3. Upload our data set.
4. Create the experiment with the train code, encompassing all the dependencies that we have and the training script.
5. Training script can be taken from the existing Intel’s code. Sometimes we might need to adjust the train script from the original library for distributed training, in other cases changes to the code would be very minimal.
6. Run the estimator to perform the training
7. Once we're done with the results of training, we get the model which we then need to register.
8. Registered model can be deployed and tested, and becomes ready for production.
Let’s have a look at how such a model can be trained using a compute cluster. Typically, as a data scientist, I will do most of my development from a Jupyter Notebook. So I can select any Jupyter environment (local, Azure Notebooks or a Notebook inside Azure ML Workspace), and start my work from there using Azure ML Python SDK.
When we're dealing with model optimization, we also have a challenge of distributed hyperparameter tuning.
What is distributed hyperparameter tuning?
What are hyperparameters typically? When you see a new state of the art
model that's been open sourced, whether that’s BERT, or
in this case our aspect based sentiment analysis model, typically you see these models trained on certain data.

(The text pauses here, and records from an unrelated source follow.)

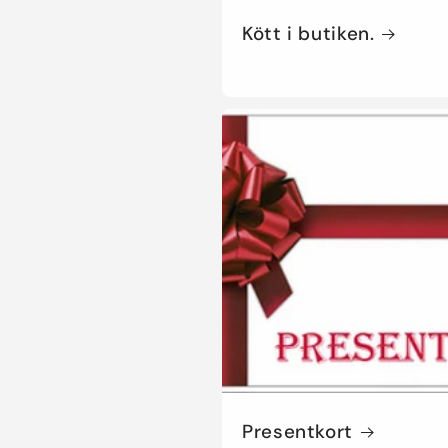
Kött i butiken.
Presentkort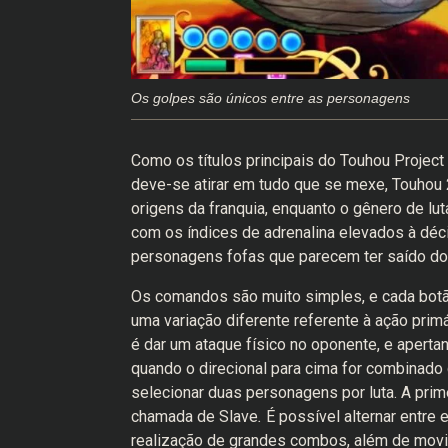
Os golpes são únicos entre as personagens
Como os títulos principais do Touhou Projec
deve-se atirar em tudo que se mexe, Touhou
origens da franquia, enquanto o gênero de l
com os índices de adrenalina elevados à déc
personagens fofas que parecem ter saído d
Os comandos são muito simples, e cada botã
uma variação diferente referente à ação prim
é dar um ataque físico no oponente, e aperta
quando o direcional para cima for combinado
selecionar duas personagens por luta. A prim
chamada de Slave
.
É possível alternar entre
realização de grandes combos, além de mov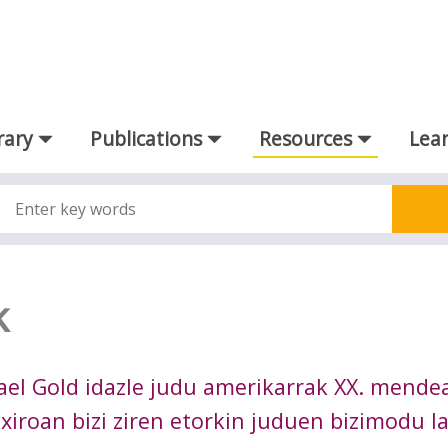
rary
Publications
Resources
Lear
k
ael Gold idazle judu amerikarrak XX. mende
xiroan bizi ziren etorkin juduen bizimodu l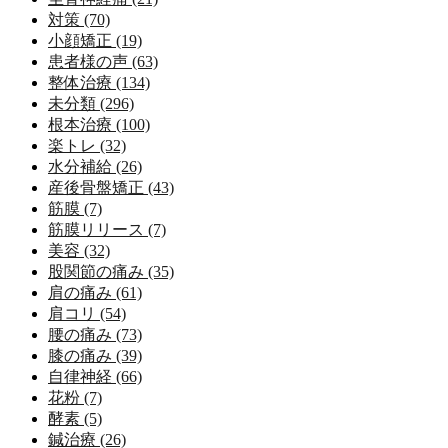
対策 (70)
小顔矯正 (19)
患者様の声 (63)
整体治療 (134)
未分類 (296)
根本治療 (100)
楽トレ (32)
水分補給 (26)
産後骨盤矯正 (43)
筋膜 (7)
筋膜リリース (7)
美容 (32)
股関節の痛み (35)
肩の痛み (61)
肩コリ (54)
腰の痛み (73)
膝の痛み (39)
自律神経 (66)
花粉 (7)
酵素 (5)
鍼治療 (26)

The performance of the model is
Dependent on the distribution of the data that it’s been trained on, and there are set of parameters that are configured as part of the models
that are optimized for the given data set, so that the researcher who is publishing the model can get the best possible performance.

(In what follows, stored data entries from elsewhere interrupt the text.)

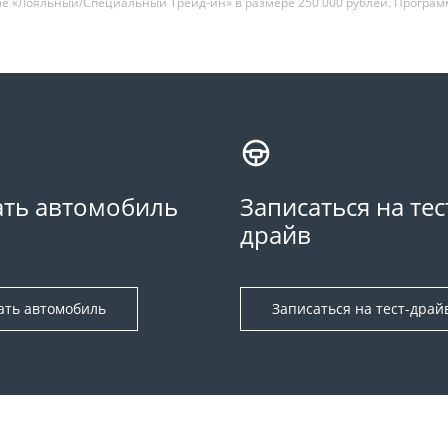
ме «Лояльный/Специальный Трейд-ин» в размере 250 000 рублей. Програм
ть автомобиль
Записаться на тес
драйв
ать автомобиль
Записаться на тест-драй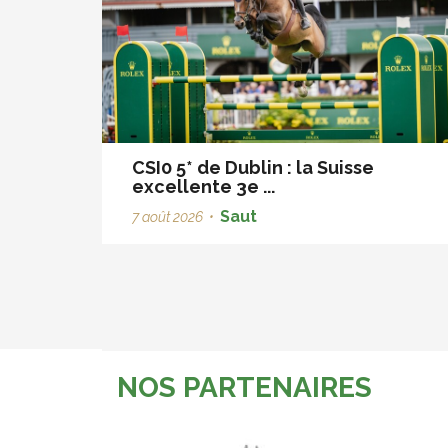
CSI0 5* de Dublin : la Suisse
excellente 3e ...
Saut
7 août 2026
•
NOS PARTENAIRES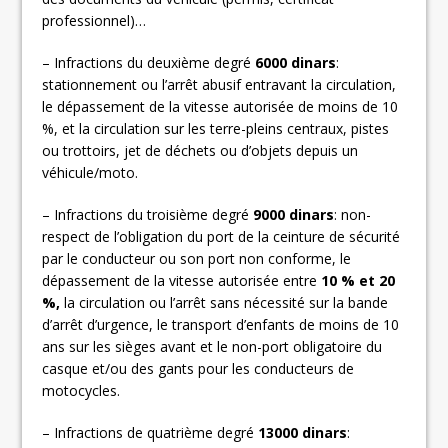
professionnel)…
– Infractions du deuxième degré
6000 dinars
:
stationnement ou l’arrêt abusif entravant la circulation,
le dépassement de la vitesse autorisée de moins de 10
%, et la circulation sur les terre-pleins centraux, pistes
ou trottoirs, jet de déchets ou d’objets depuis un
véhicule/moto.
– Infractions du troisième degré
9000 dinars
: non-
respect de l’obligation du port de la ceinture de sécurité
par le conducteur ou son port non conforme, le
dépassement de la vitesse autorisée entre
10 % et 20
%,
la circulation ou l’arrêt sans nécessité sur la bande
d’arrêt d’urgence, le transport d’enfants de moins de 10
ans sur les sièges avant et le non-port obligatoire du
casque et/ou des gants pour les conducteurs de
motocycles.
– Infractions de quatrième degré
13000 dinars
: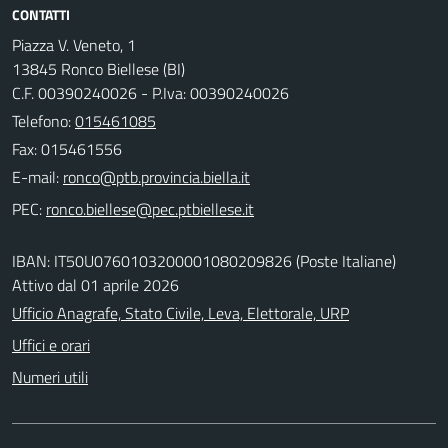
CONTATTI
Piazza V. Veneto, 1
13845 Ronco Biellese (BI)
C.F. 00390240026 - P.Iva: 00390240026
Telefono:
015461085
Fax: 015461556
E-mail:
PEC:
IBAN: IT50U0760103200001080209826 (Poste Italiane)
Attivo dal 01 aprile 2026
Ufficio Anagrafe, Stato Civile, Leva, Elettorale, URP
Uffici e orari
Numeri utili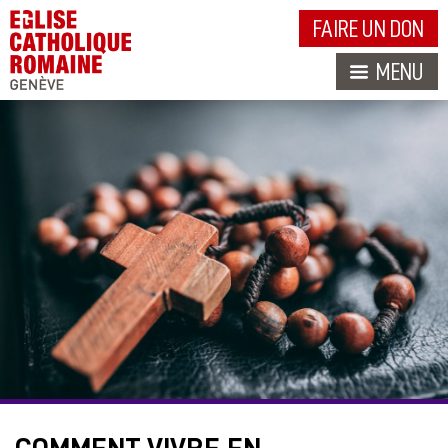
FAIRE UN DON
MENU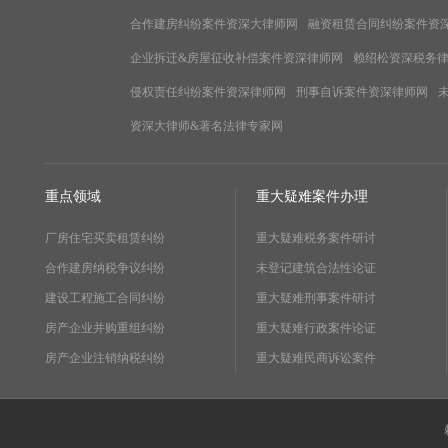
合作建房纠纷案件资深大律师网
融资租赁合同纠纷案件资
企业拆迁&房屋征收补偿案件资深律师网
赖绍松资深税务
侵权责任纠纷案件资深律师网
刑事自诉案件资深律师网
资深大律师&著名法律专家网
重点领域
重大疑难案件办理
厂房住宅买卖租赁纠纷
重大疑难税务案件研讨
合作建房纳税争议纠纷
未登记建筑合法性论证
建设工程施工合同纠纷
重大疑难刑事案件研讨
房产企业并购重组纠纷
重大疑难行政案件论证
房产企业注销纳税纠纷
重大疑难民商诉讼案件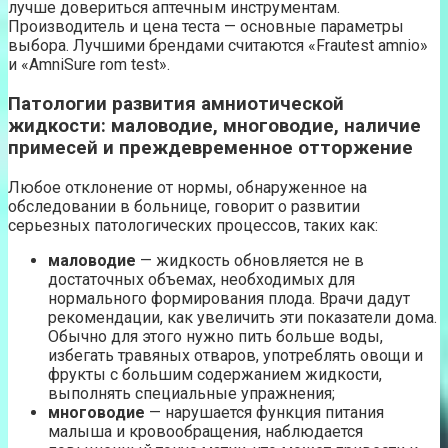
лучше довериться аптечным инструментам.
Производитель и цена теста — основные параметры
выбора. Лучшими брендами считаются «Frautest amnio»
и «AmniSure rom test».
Патологии развития амниотической
жидкости: маловодие, многоводие, наличие
примесей и преждевременное отторжение
Любое отклонение от нормы, обнаруженное на
обследовании в больнице, говорит о развитии
серьезных патологических процессов, таких как:
маловодие
— жидкость обновляется не в
достаточных объемах, необходимых для
нормального формирования плода. Врачи дадут
рекомендации, как увеличить эти показатели дома.
Обычно для этого нужно пить больше воды,
избегать травяных отваров, употреблять овощи и
фрукты с большим содержанием жидкости,
выполнять специальные упражнения;
многоводие
— нарушается функция питания
малыша и кровообращения, наблюдается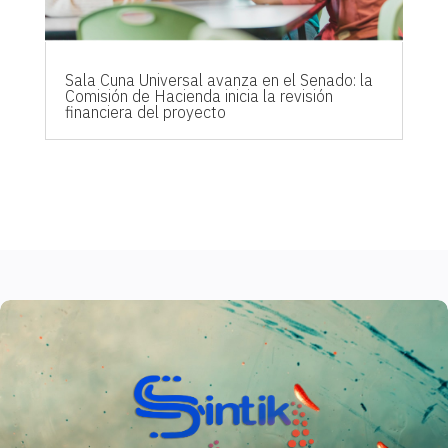
Sala Cuna Universal avanza en el Senado: la
Comisión de Hacienda inicia la revisión
financiera del proyecto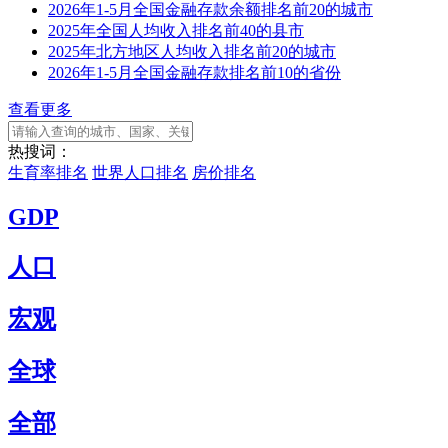
2026年1-5月全国金融存款余额排名前20的城市
2025年全国人均收入排名前40的县市
2025年北方地区人均收入排名前20的城市
2026年1-5月全国金融存款排名前10的省份
查看更多
热搜词：
生育率排名
世界人口排名
房价排名
GDP
人口
宏观
全球
全部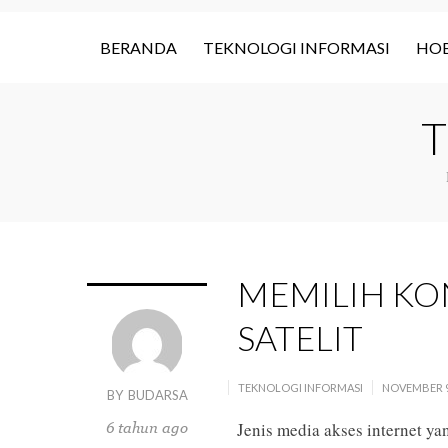
BERANDA
TEKNOLOGI INFORMASI
HOB
T
MEMILIH KON
SATELIT
TEKNOLOGI INFORMASI
NOVEMBER 9
BY
BUDARSA
6 tahun ago
Jenis media akses internet yan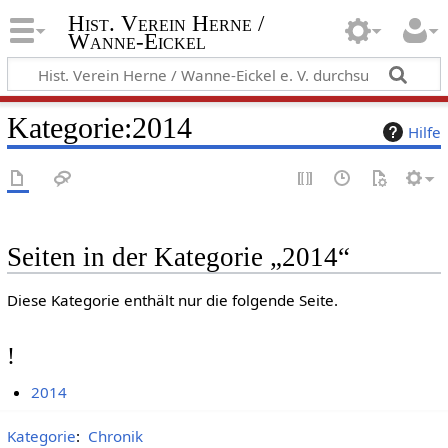
Hist. Verein Herne /
Wanne-Eickel
Kategorie
:
2014
Hilfe
Seiten in der Kategorie „2014“
Diese Kategorie enthält nur die folgende Seite.
!
2014
Kategorie
:
Chronik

Now, when you take these models and you run them on your own data or train them for your own scenario, you're going to have a
different distribution of data, so these hyperparameters might need to be adjusted, otherwise you will see a big gap in performance of your model when you apply it to Tailwind
Traders data, comparing to what’s written in the leaderboards or in the papers.

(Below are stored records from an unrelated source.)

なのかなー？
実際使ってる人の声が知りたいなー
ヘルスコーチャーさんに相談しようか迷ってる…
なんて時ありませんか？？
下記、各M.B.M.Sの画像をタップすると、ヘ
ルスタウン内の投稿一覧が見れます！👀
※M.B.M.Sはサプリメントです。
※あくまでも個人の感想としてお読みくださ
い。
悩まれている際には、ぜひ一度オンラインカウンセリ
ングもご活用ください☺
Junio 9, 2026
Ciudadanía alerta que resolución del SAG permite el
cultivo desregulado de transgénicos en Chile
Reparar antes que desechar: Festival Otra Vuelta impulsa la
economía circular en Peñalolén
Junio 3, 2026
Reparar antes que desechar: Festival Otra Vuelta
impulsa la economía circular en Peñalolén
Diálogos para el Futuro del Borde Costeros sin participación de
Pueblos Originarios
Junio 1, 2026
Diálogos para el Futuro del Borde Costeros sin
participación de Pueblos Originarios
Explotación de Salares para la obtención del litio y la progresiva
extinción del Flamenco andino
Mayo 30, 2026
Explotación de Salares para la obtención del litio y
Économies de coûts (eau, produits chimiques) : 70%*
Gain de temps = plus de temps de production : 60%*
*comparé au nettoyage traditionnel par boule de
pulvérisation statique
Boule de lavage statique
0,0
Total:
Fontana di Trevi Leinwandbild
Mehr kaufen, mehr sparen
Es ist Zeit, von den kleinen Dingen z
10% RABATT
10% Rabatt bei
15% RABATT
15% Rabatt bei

This it can be a real challenge going through a manual hyperparameter tuning. Typically, what we do is we take a data set and we come up with an algorithm, and then we configure these parameters to build our first model, and then we change the parameters again and we build a second model and we tried to see whether it's better than the first one, and we do
this a couple of times until we max out the potential of this algorithm. And then we might change our model and then we have to do this process all over again, and you can imagine it’s time-consuming tedious repetitive and really expensive process.
Well, the Azure ML Service helps you manage this by running distributed versions of your model and allowing you to choose which are the primary metrics. You want to optimize based on the hyperparameters that you provide, and it provides a bunch of different policies, such as bandit policies, medium stopping policy and truncation policies that enable early termination, so if it sees that a certain set of hyperparameters isn't providing the best possible results, it will terminate those run jobs and release and then run and prioritize the compute for models that are much more promising -- until you find the optimal set of hyperparameters
If you want to get started with that here's the documentation. We will be diving into it in a second so you can see how this service works now.
So let's tie this all together what we've seen here in literally less than an hour.
There are also a few takeways that I want you to get away with. First of all, AI is instrumental to companies success in the modern world, and most of the AI can be incorporated into production using Cognitve Services. However, for more complex tasks, Microsoft provides both simple “code-less” ways to train a baseline model, and very sophisticated Azure ML Service that can simplify life of a serious data scientist quite a bit. Whether you are experiences ML professional or a “traditional” developer – we have you covered!
Here is the summary of all docs pages that we have touched upon – they all present a great material for you to study after the session. I want especially to draw your attention to the last link, which is an overview article explaining how the thights we have learnt today can be useful in developing production models.
So thank you for your time and I hope you enjoyed.